NuGen’s board is meeting today (10 September) to consider job cuts on its troubled project to build a new nuclear plant in Cumbria.

The board of the company, which is backed by Toshiba, is expected to consider the outcome of a consultation exercise on jobs reduction launched at the end of July.

The Times reported on Saturday that NuGen is considering cutting up to 50 jobs, which equates to about half of its workforce.

NuGen revealed last month that it had embarked on the consultation exercise with staff after its Japanese multi-national backer failed to find a buyer for its stake in the project to build a 3GW station at Moorside in coastal Cumbria.

Toshiba withdrew preferred bidder status from South Korean utility Kepco in July although the Korean utility is still one of the options being considered for its stake in Moorside, which could generate around 7 per cent of the UK’s total electricity needs.

A NuGen spokesperson said: “There have been meetings of various configurations for some time and they continue. Although Kepco are no longer Toshiba’s preferred bidder they are nevertheless at an advanced stage of discussions.”

Toshiba decided last year to quit the project after suffering massive losses due to cost over-runs on new build nuclear projects in the USA. French owned Engie, which had been its partner on Moorside, had already withdrawn from the project.

The GMB union has called for the government to rescue the project by re-constituting the Nuclear Decommissioning Authority (NDA) as an agency to take over the project on behalf of the government.

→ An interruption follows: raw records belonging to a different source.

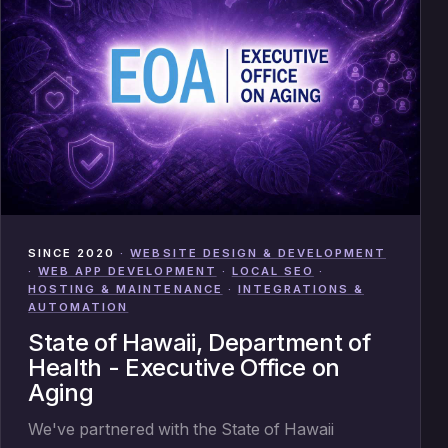
SINCE 2020
·
WEBSITE DESIGN & DEVELOPMENT
·
WEB APP DEVELOPMENT
·
LOCAL SEO
·
HOSTING & MAINTENANCE
·
INTEGRATIONS &
AUTOMATION
State of Hawaii, Department of
Health - Executive Office on
Aging
We've partnered with the State of Hawaii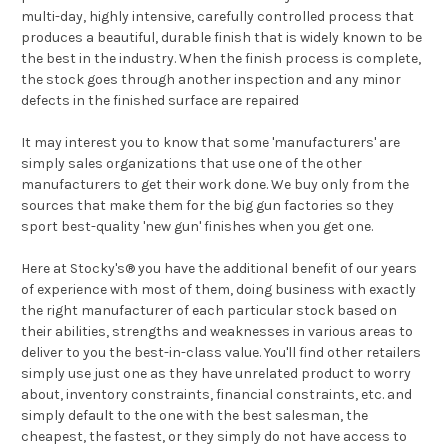
multi-day, highly intensive, carefully controlled process that
produces a beautiful, durable finish that is widely known to be
the best in the industry. When the finish process is complete,
the stock goes through another inspection and any minor
defects in the finished surface are repaired
It may interest you to know that some 'manufacturers' are
simply sales organizations that use one of the other
manufacturers to get their work done. We buy only from the
sources that make them for the big gun factories so they
sport best-quality 'new gun' finishes when you get one.
Here at Stocky's® you have the additional benefit of our years
of experience with most of them, doing business with exactly
the right manufacturer of each particular stock based on
their abilities, strengths and weaknesses in various areas to
deliver to you the best-in-class value. You'll find other retailers
simply use just one as they have unrelated product to worry
about, inventory constraints, financial constraints, etc. and
simply default to the one with the best salesman, the
cheapest, the fastest, or they simply do not have access to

Justin Bowden, of the GMB, said: “The lessons from the collapse of Toshiba should have been well and truly learned long ago: relying on foreign companies and countries for our essential energy needs is utterly irresponsible.

“The NDA must be re-tasked and renamed as the Nuclear Development Authority to take over NuGen and develop a new nuclear power station at Moorside.

“As well as eradicating the uncertainty, by the government taking a stake and taking control at Moorside, the price to consumers will be greatly reduced making good all round sense, not just the obvious benefits to bill payers but because the government is ‘the lender of last resort’ when it comes to guaranteeing the country’s energy supply and so direct public funding of the construction does away with the nonsensical pretence that this is some other country or company’s responsibility.

“It’s time to say ‘enough is enough’.

“The NDA needs to be scrapped as it currently exists and a Nuclear Development Agency created to make sure Moorside and the accompanying creation of thousands of new jobs and apprenticeships, goes ahead.”